3. Sleep begets sleep. This truth is truly the most bizarre and wonderful thing about the Weissbluth method. I have found it to be amazingly true that the more and better Charlie sleeps during the day, the more she will sleep at night. Also, since we are still in the morning nap phase, if she gets a morning nap (and sometimes our schedule doesn’t allow for one) her afternoon nap will be longer and better.
Most of our days look like this: Wake: 7:30-8:30, Nap 1: 10:15-11:00 (or sometimes later), Nap 2: 1:15-3:30 (give or take 3o min.), Bedtime: 6:30-7:00.
There are those occasional times that she wakes earlier than 7 or goes to bed earlier than 6:30. For instance, last night because she was such a grouchy pants, we put her down at 6:00 and she went right to bed and slept until 7:30 this morning.
I hear a lot of friends talking about putting their kids to bed at 9 or after, and Weissbluth addresses this matter by suggesting parents up the bedtime by 30 mintues to an hour. It’s often thought that if you keep your kid up later, they will sleep later. At least in our experience, this hasn’t worked AT ALL! So, we put Charlie down early, she enjoys 12 hours of sleep, and we get grown-up time. We all win.
4. Bedtime routine doesn’t really matter, just keep it consistent. Here are some varying bedtime ideas: rock your baby to sleep, lay your baby down awake but sleepy and let them self-sooth (and sometimes cry it out), or nurse your baby to bed. And guess what, any of these methods are ok, as long as you keep it consistent. We are of the milk before bed and self sooth persuasion, but to each their own, whatever is best for you and your baby. Charlie is NOT a cuddler and she’d rather snuggle with her teddy than with me, so we go with it, and it works great.

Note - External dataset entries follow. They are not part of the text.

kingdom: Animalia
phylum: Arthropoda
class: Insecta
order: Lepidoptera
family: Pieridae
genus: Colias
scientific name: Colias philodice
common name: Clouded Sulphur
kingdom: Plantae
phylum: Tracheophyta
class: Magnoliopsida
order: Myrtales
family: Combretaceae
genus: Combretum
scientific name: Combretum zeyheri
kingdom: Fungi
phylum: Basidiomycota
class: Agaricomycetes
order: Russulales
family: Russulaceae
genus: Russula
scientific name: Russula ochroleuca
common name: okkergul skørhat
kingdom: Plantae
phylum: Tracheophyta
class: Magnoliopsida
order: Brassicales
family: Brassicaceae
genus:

Like I said, I’m so grateful and fortunate that kiddo sleeps so well, and I’m sure at least some of it is luck, but I’m also pretty sure that a lot of it is thanks to Dr. Weissbluth and his years of researching kiddos for parents like you and me. Also, as a disclaimer, I’m certainly NO expert on sleeping and I may be absolutely throwing my hands in the air with my next kid, but so far, I just want to pass along some little tid bits that have helped me along the way.
***I did try to read Babywise last summer because I wanted to write something about it but was so offended by the arrogance of the preface and this quote that I didn’t make it past the first chapter:
” Spend time with relatives and friends who follow the La Leche League attachment-parenting style of infant care, or those who practice hypersheduling and certainly observe Babywise parents. [and this is my favorite part] In which homes do you observe order, peace, and tranquility? Observe the marriage as well as the children. Is mom in a perpetual state of exhaustion? Is dad sleeping on the couch [what??] What is the family like when a child is six, twelve, eighteen months? Is mom stressed, exhausted, frustrated, or insecure?” (etc, etc).
In the words of one of my favorite fictional characters, Gob Bluth, “Come on!”